● **INSTRUCTIONS TO FOLLOW**: The reply must repeat the listing below exactly and carry none of its pictures.
******************************
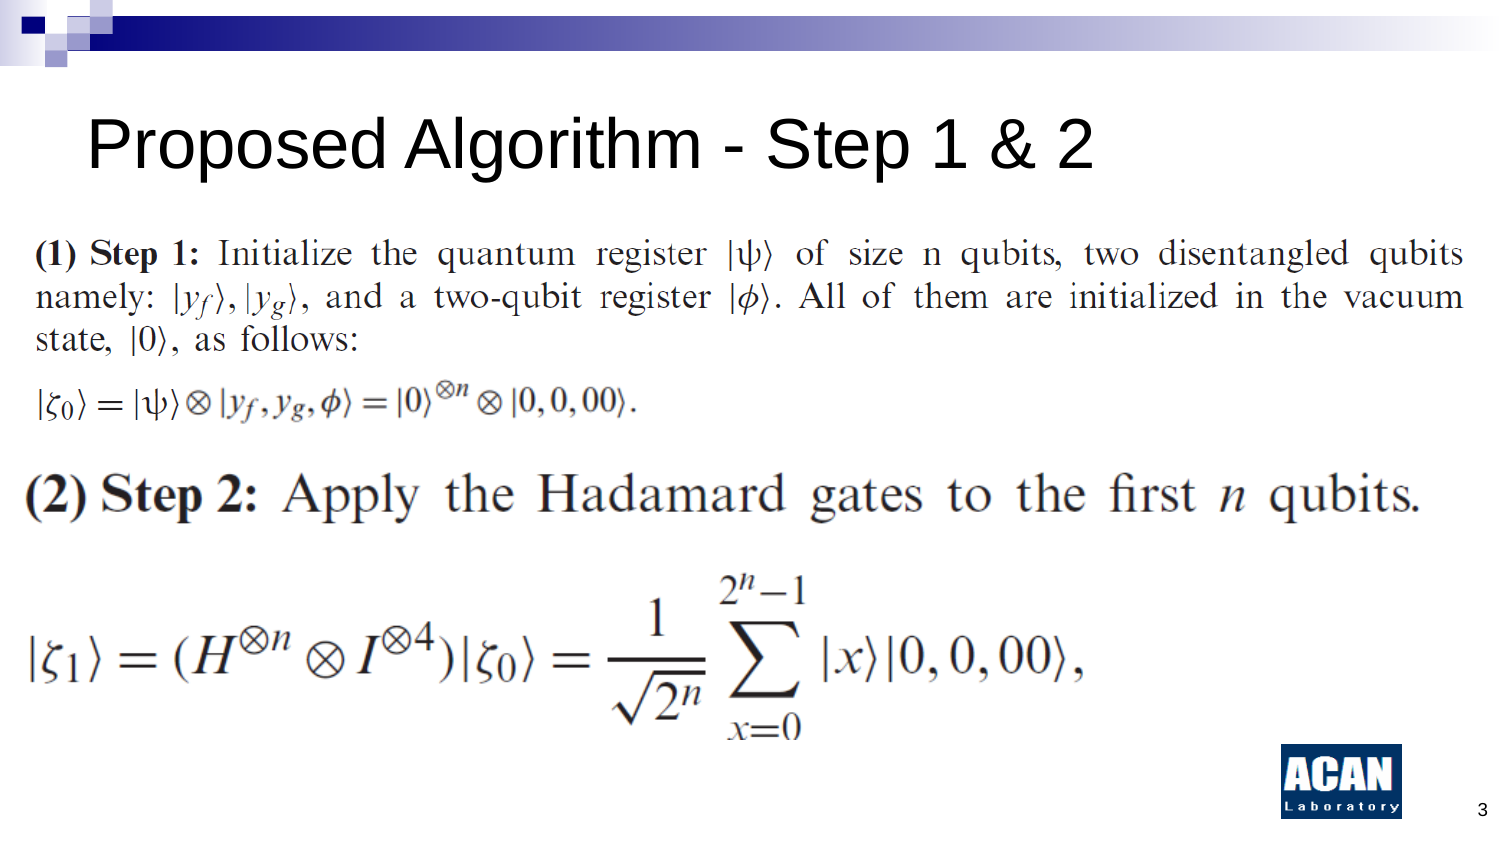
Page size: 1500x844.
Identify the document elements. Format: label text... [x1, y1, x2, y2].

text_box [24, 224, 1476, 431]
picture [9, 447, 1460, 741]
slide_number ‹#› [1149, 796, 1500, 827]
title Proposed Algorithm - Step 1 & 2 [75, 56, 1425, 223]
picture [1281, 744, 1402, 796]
******************************
● **SOLUTION TO THE PROBLEM**:
Page size: 1500x844.
Identify the document elements. Format: label text... [x1, y1, x2, y2].

text_box [24, 224, 1476, 431]
picture [9, 447, 1460, 741]
slide_number ‹#› [1149, 796, 1500, 827]
title Proposed Algorithm - Step 1 & 2 [75, 56, 1425, 223]
picture [1281, 744, 1402, 796]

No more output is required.